*** Block opens ***
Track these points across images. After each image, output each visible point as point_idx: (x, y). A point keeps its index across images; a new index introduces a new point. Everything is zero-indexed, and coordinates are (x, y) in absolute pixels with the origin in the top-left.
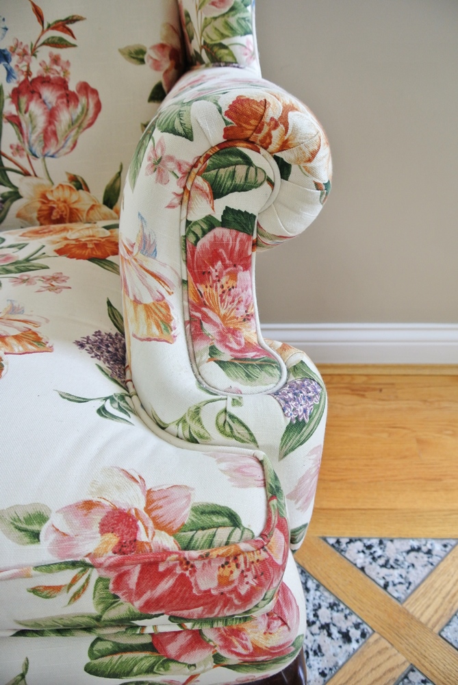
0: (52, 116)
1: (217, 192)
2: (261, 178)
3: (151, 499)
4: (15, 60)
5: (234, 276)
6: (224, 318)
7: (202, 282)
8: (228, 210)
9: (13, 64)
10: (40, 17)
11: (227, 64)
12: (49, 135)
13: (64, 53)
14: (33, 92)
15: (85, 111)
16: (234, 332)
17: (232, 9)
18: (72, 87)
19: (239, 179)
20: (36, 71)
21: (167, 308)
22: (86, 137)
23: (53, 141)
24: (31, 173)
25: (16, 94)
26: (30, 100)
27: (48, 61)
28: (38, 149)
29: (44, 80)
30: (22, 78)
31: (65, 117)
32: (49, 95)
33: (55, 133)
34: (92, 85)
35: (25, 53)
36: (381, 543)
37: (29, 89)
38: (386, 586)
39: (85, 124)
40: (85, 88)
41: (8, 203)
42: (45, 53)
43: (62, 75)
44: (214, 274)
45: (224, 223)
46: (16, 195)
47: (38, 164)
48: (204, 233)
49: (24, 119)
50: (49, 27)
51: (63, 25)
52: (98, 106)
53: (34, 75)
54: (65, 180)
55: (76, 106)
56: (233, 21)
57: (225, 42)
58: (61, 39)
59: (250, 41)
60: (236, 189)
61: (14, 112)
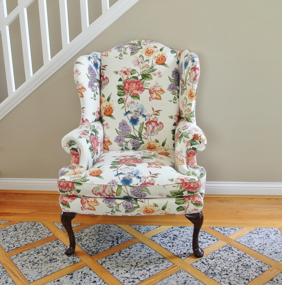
*** Block closes ***
*Work task*:
Lay out each line of the material above as a JSON array of strings, one string per line, with blank lines omitted and the pictures left out.

*Answer area*:
[
  "Track these points across images. After each image, output each visible point as point_idx: (x, y). A point keeps its index across images; a new index introduces a new point. Everything is zero-indexed, and coordinates are (x, y) in absolute pixels with the origin in the top-left.",
  "0: (52, 116)",
  "1: (217, 192)",
  "2: (261, 178)",
  "3: (151, 499)",
  "4: (15, 60)",
  "5: (234, 276)",
  "6: (224, 318)",
  "7: (202, 282)",
  "8: (228, 210)",
  "9: (13, 64)",
  "10: (40, 17)",
  "11: (227, 64)",
  "12: (49, 135)",
  "13: (64, 53)",
  "14: (33, 92)",
  "15: (85, 111)",
  "16: (234, 332)",
  "17: (232, 9)",
  "18: (72, 87)",
  "19: (239, 179)",
  "20: (36, 71)",
  "21: (167, 308)",
  "22: (86, 137)",
  "23: (53, 141)",
  "24: (31, 173)",
  "25: (16, 94)",
  "26: (30, 100)",
  "27: (48, 61)",
  "28: (38, 149)",
  "29: (44, 80)",
  "30: (22, 78)",
  "31: (65, 117)",
  "32: (49, 95)",
  "33: (55, 133)",
  "34: (92, 85)",
  "35: (25, 53)",
  "36: (381, 543)",
  "37: (29, 89)",
  "38: (386, 586)",
  "39: (85, 124)",
  "40: (85, 88)",
  "41: (8, 203)",
  "42: (45, 53)",
  "43: (62, 75)",
  "44: (214, 274)",
  "45: (224, 223)",
  "46: (16, 195)",
  "47: (38, 164)",
  "48: (204, 233)",
  "49: (24, 119)",
  "50: (49, 27)",
  "51: (63, 25)",
  "52: (98, 106)",
  "53: (34, 75)",
  "54: (65, 180)",
  "55: (76, 106)",
  "56: (233, 21)",
  "57: (225, 42)",
  "58: (61, 39)",
  "59: (250, 41)",
  "60: (236, 189)",
  "61: (14, 112)"
]